Have a task to classify male and female names, using ngrams. So, have a dataframe like:
name is_male
Dorian 1
Jerzy 1
Deane 1
Doti 0
Betteann 0
Donella 0
The specific requarement is to use
from nltk.util import ngrams
for this task, to create ngrams (n=2,3,4)
I made a list of names, then used ngrams:
from nltk.util import ngrams
from sklearn.feature_extraction.text import CountVectorizer
count_vect = CountVectorizer()
test_ngrams = []
for name in name_list:
test_ngrams.append(list(ngrams(name,3)))
Now I need to somehow vectorize all this to use for classification, I try
X_train = count_vect.fit_transform(test_ngrams)
Recieve:
AttributeError: 'list' object has no attribute 'lower'
I understand that a list is wrong type of input here, can someone please explain how I should do it, so I later can use MultinomialNB, for example. Am I doing it the right way at all? Thanks in advance!
Your are passing a sequence of lists to the vectorizer which is why you are receiving the AttributeError
. Instead, you should pass an iterable of strings. From the CountVectorizer
documentation:
fit_transform(raw_documents, y=None)
Learn the vocabulary dictionary and return term-document matrix.
This is equivalent to fit followed by transform, but more efficiently implemented.
Parameters: raw_documents : iterable
An iterable which yields either str, unicode or file objects.
To answer your question, the CountVectorizer
is capable of creating N-grams by using ngram_range
(the following produces bigrams):
count_vect = CountVectorizer(ngram_range=(2,2))

• _INFORMATION GIVEN_:
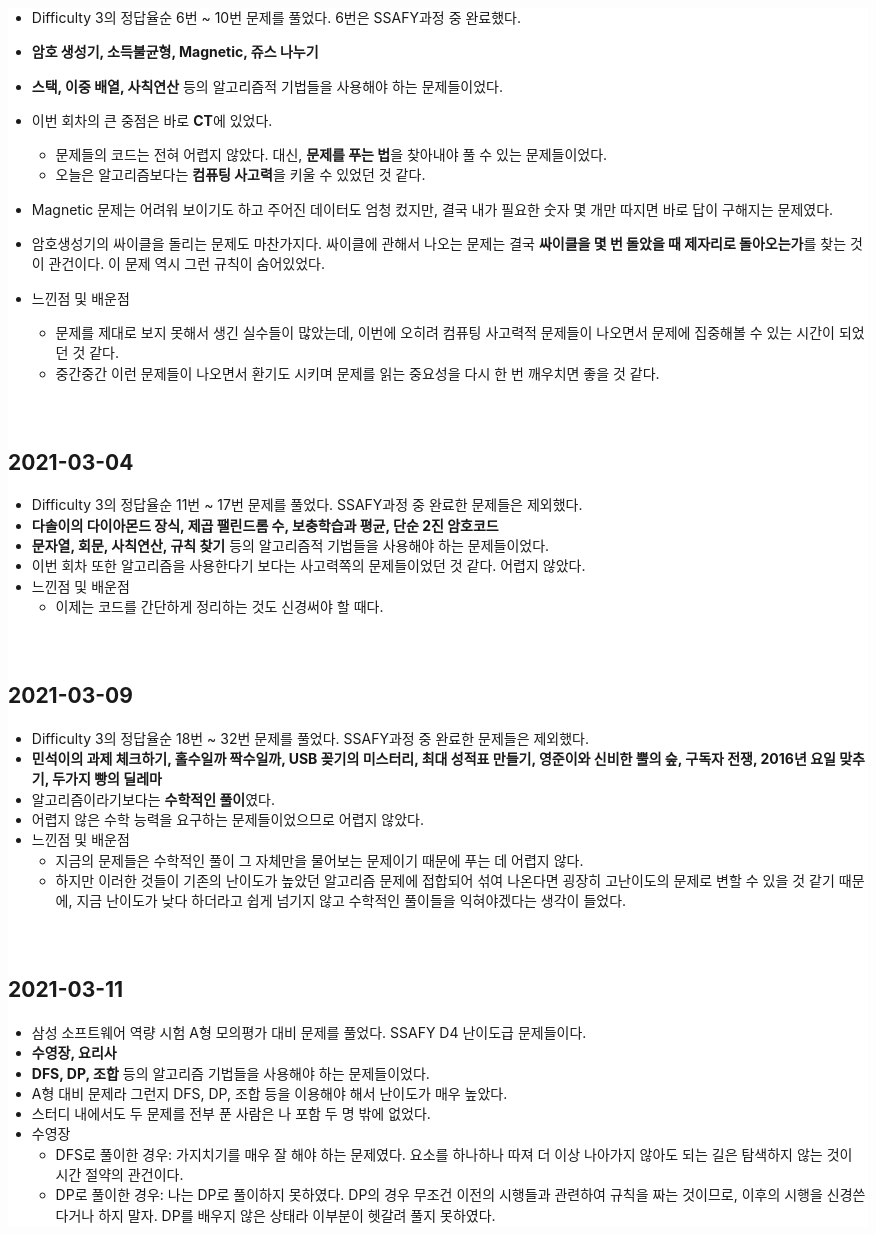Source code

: + Difficulty 3의 정답율순 6번 ~ 10번 문제를 풀었다. 6번은 SSAFY과정 중 완료했다.
+ **암호 생성기, 소득불균형, Magnetic, 쥬스 나누기**
+ **스택, 이중 배열, 사칙연산** 등의 알고리즘적 기법들을 사용해야 하는 문제들이었다.
+ 이번 회차의 큰 중점은 바로 **CT**에 있었다. 
  + 문제들의 코드는 전혀 어렵지 않았다. 대신, **문제를 푸는 법**을 찾아내야 풀 수 있는 문제들이었다.
  + 오늘은 알고리즘보다는 **컴퓨팅 사고력**을 키울 수 있었던 것 같다.

+ Magnetic 문제는 어려워 보이기도 하고 주어진 데이터도 엄청 컸지만, 결국 내가 필요한 숫자 몇 개만 따지면 바로 답이 구해지는 문제였다.
+ 암호생성기의 싸이클을 돌리는 문제도 마찬가지다. 싸이클에 관해서 나오는 문제는 결국 **싸이클을 몇 번 돌았을 때 제자리로 돌아오는가**를 찾는 것이 관건이다. 이 문제 역시 그런 규칙이 숨어있었다.

+ 느낀점 및 배운점
  + 문제를 제대로 보지 못해서 생긴 실수들이 많았는데, 이번에 오히려 컴퓨팅 사고력적 문제들이 나오면서 문제에 집중해볼 수 있는 시간이 되었던 것 같다.
  + 중간중간 이런 문제들이 나오면서 환기도 시키며 문제를 읽는 중요성을 다시 한 번 깨우치면 좋을 것 같다.

<br/>

## 2021-03-04

+ Difficulty 3의 정답율순 11번 ~ 17번 문제를 풀었다. SSAFY과정 중 완료한 문제들은 제외했다.
+ **다솔이의 다이아몬드 장식, 제곱 팰린드롬 수, 보충학습과 평균, 단순 2진 암호코드**
+ **문자열, 회문, 사칙연산, 규칙 찾기** 등의 알고리즘적 기법들을 사용해야 하는 문제들이었다.
+ 이번 회차 또한 알고리즘을 사용한다기 보다는 사고력쪽의 문제들이었던 것 같다. 어렵지 않았다.
+ 느낀점 및 배운점
  + 이제는 코드를 간단하게 정리하는 것도 신경써야 할 때다.

<br/>

## 2021-03-09

+ Difficulty 3의 정답율순 18번 ~ 32번 문제를 풀었다. SSAFY과정 중 완료한 문제들은 제외했다.
+ **민석이의 과제 체크하기, 홀수일까 짝수일까, USB 꽂기의 미스터리, 최대 성적표 만들기, 영준이와 신비한 뿔의 숲, 구독자 전쟁, 2016년 요일 맞추기, 두가지 빵의 딜레마**
+ 알고리즘이라기보다는 **수학적인 풀이**였다.
+ 어렵지 않은 수학 능력을 요구하는 문제들이었으므로 어렵지 않았다.
+ 느낀점 및 배운점
  + 지금의 문제들은 수학적인 풀이 그 자체만을 물어보는 문제이기 때문에 푸는 데 어렵지 않다.
  + 하지만 이러한 것들이 기존의 난이도가 높았던 알고리즘 문제에 접합되어 섞여 나온다면 굉장히 고난이도의 문제로 변할 수 있을 것 같기 때문에, 지금 난이도가 낮다 하더라고 쉽게 넘기지 않고 수학적인 풀이들을 익혀야겠다는 생각이 들었다.

<br/>

## 2021-03-11

+ 삼성 소프트웨어 역량 시험 A형 모의평가 대비 문제를 풀었다. SSAFY D4 난이도급 문제들이다.
+ **수영장, 요리사**
+ **DFS, DP, 조합** 등의 알고리즘 기법들을 사용해야 하는 문제들이었다.
+ A형 대비 문제라 그런지 DFS, DP, 조합 등을 이용해야 해서 난이도가 매우 높았다.
+ 스터디 내에서도 두 문제를 전부 푼 사람은 나 포함 두 명 밖에 없었다.
+ 수영장
  + DFS로 풀이한 경우: 가지치기를 매우 잘 해야 하는 문제였다. 요소를 하나하나 따져 더 이상 나아가지 않아도 되는 길은 탐색하지 않는 것이 시간 절약의 관건이다.
  + DP로 풀이한 경우: 나는 DP로 풀이하지 못하였다. DP의 경우 무조건 이전의 시행들과 관련하여 규칙을 짜는 것이므로, 이후의 시행을 신경쓴다거나 하지 말자. DP를 배우지 않은 상태라 이부분이 헷갈려 풀지 못하였다.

• _WHAT YOU WILL DO_:
Carry on the forum thread about classifying names with n-grams from the point where it stops.

• _ANSWER BOX_:
corpus = [
'This is the first document.',
'This is the second second document.',
]
X = count_vect.fit_transform(corpus)
print(count_vect.get_feature_names())
['first document', 'is the', 'second document', 'second second', 'the first', 'the second', 'this is']
Update:
Since you mentioned that you have to generate ngrams using NLTK, we need to override parts of the default behaviour of the CountVectorizer
. Namely, the analyzer
which converts raw strings into features:
analyzer : string, {‘word’, ‘char’, ‘char_wb’} or callable
[...]
If a callable is passed it is used to extract the sequence of features out of the raw, unprocessed input.
Since we already provide ngrams, an identity function suffices:
count_vect = CountVectorizer(
analyzer=lambda x:x
)
Complete Example combining NLTK ngrams and CountVectorizer:
corpus = [
'This is the first document.',
'This is the second second document.',
]
def build_ngrams(text, n=2):
tokens = text.lower().split()
return list(nltk.ngrams(tokens, n))
corpus = [build_ngrams(document) for document in corpus]
count_vect = CountVectorizer(
analyzer=lambda x:x
)
X = count_vect.fit_transform(corpus)
print(count_vect.get_feature_names())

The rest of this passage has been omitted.